К этому сундуку влекло Фильку с детства, и в прошлом не раз после долгих, настойчивых уговоров строгая бабка позволяла ему в добрую минуту заглянуть в заветный сундук. Повернувшись к внуку спиной, задрав тяжелую черную юбку, она неведомо откуда извлекала большой медный ключ, вставляла его в замочную скважину, несколько раз поворачивала и, когда раздавался торжественный звон пружин, поднимала окованную железом крышку.

В сундуке пахло ладаном и какими-то пряными травами — чем-то нездешним, влекущим, исполненным тайны. Потом начиналось неторопливое, тоже по-своему таинственное рассматривание вещей.
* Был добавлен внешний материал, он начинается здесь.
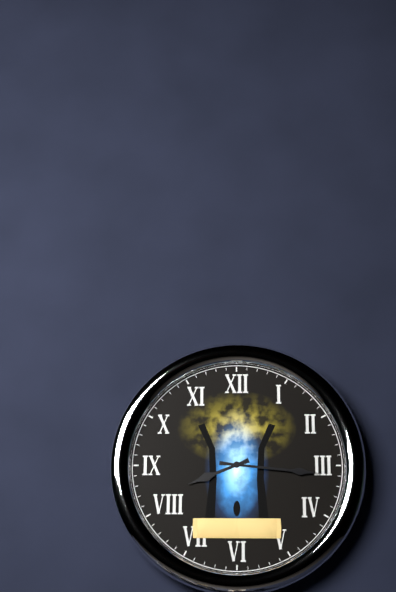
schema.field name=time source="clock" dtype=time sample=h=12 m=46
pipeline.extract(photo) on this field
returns h=8 m=16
Кроме бабкиной праздничной одежды, справленной, похоже, еще в молодые годы да так и не изношенной до старости, здесь были ее пожелтевшие от времени венчальные свечи, засохшая пальмовая ветка, привезенная старухой из паломничества «ко гробу господню», несколько крупных деревянных крестиков «из святого ерусалимского кипарисия», затертый кусочек бархата из Николо-Угрешского монастыря от какой-то «святыни, коей цены нет», каменной крепости просвирка величиною с детскую голову и многое в этом роде.

— Сожру хоть просвирку! — решил в тот день вечно голодный Филька, ожесточившись на всех после исключения из комсомола. — Зачем она бабке?
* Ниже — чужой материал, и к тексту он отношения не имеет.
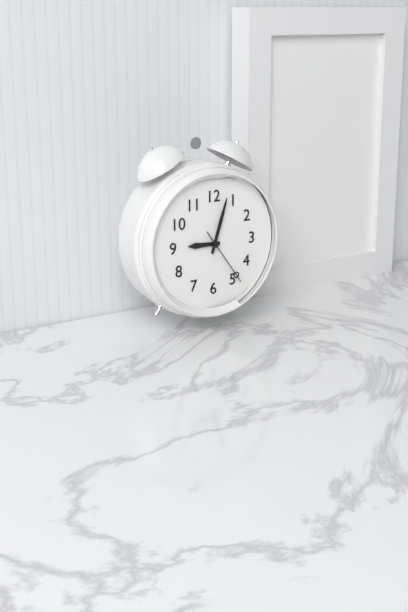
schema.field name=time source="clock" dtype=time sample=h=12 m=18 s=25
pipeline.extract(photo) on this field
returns h=9 m=3 s=24
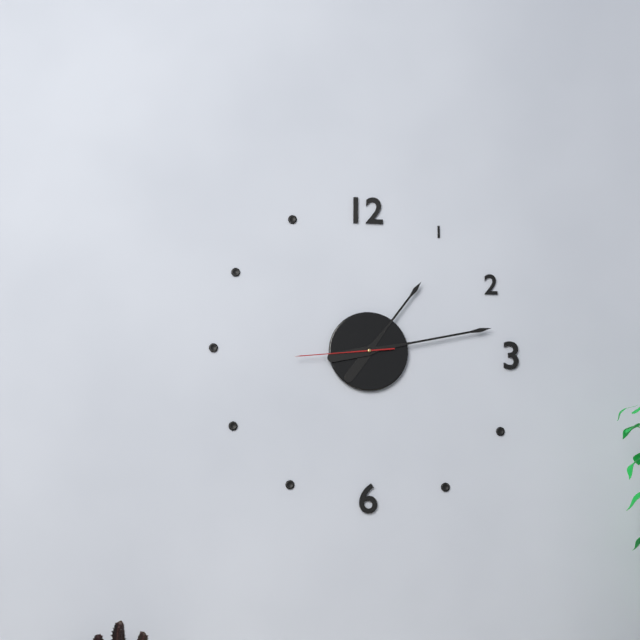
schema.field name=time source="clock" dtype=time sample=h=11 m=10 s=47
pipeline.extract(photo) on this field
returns h=1 m=13 s=44
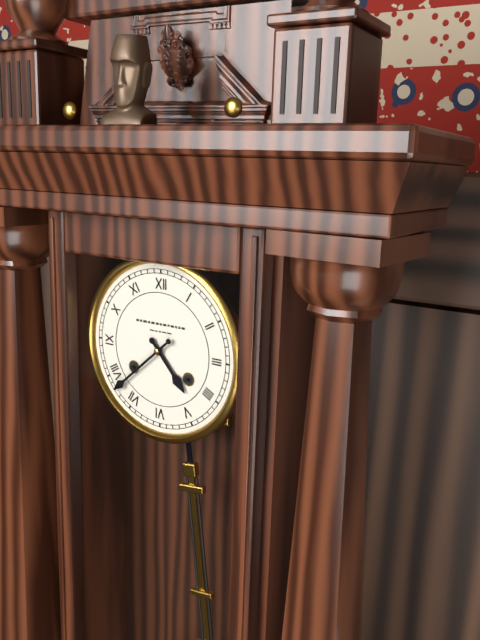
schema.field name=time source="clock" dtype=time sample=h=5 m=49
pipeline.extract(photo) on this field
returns h=4 m=38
К его удивлению, сундук оказался незапертым. Видно, бабка куда-то заторопилась. А вернее всего, по старческому скудоумию своему, как с ухмылкой подумал Филька, просто забыла запереть свою самую драгоценную вещь. Массивный старинный ключ торчал в скважине открыто.
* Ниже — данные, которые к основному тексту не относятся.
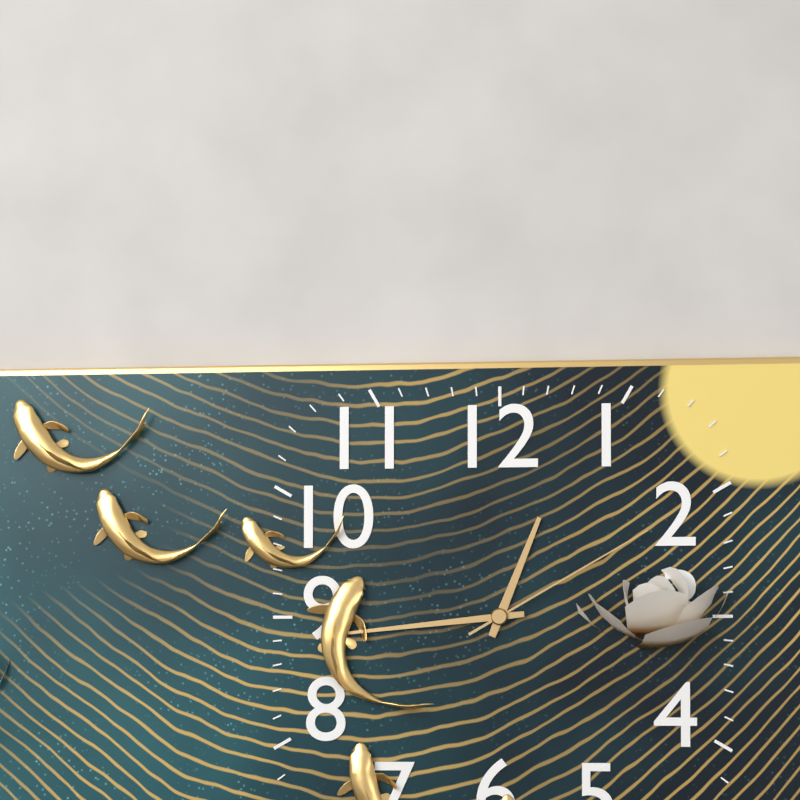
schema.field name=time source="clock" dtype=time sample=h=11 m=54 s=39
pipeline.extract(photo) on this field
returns h=12 m=44 s=10
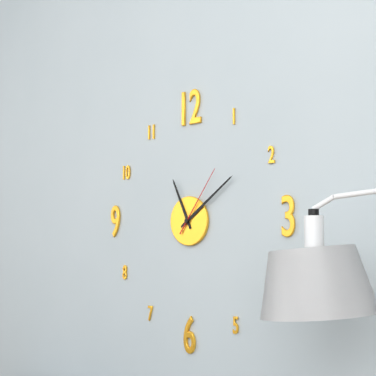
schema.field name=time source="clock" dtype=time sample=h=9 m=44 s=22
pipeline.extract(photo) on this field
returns h=11 m=9 s=6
Заглянув во все углы старенького холодного дома и убедившись, что бабка, похоже, отправилась в церковь, парень открыл сундук. На него привычно пахнуло с детства знакомым волнующим запахом ладана и чего-то еще, что и в детстве, и теперь почему-то волновало и притягивало к себе. Но внюхиваться в эти запахи сейчас у парня не было времени: до возвращения бабки надо найти хоть что-нибудь подходящее для еды. Вначале он аккуратно переложил справа налево бабкины праздничные платки да юбки, сунул руку на самое дно. Осторожно пошарив, нащупал каменный колобок знакомой просвирки, вынул его, понюхал, потом лизнул — и сунул в карман: «Бабка об этой просвирке небось давно уж забыла, искать не станет. А если и хватится — мыши, мол, съели! — подумал он, ухмыльнувшись. — С мышей взятки гладки!»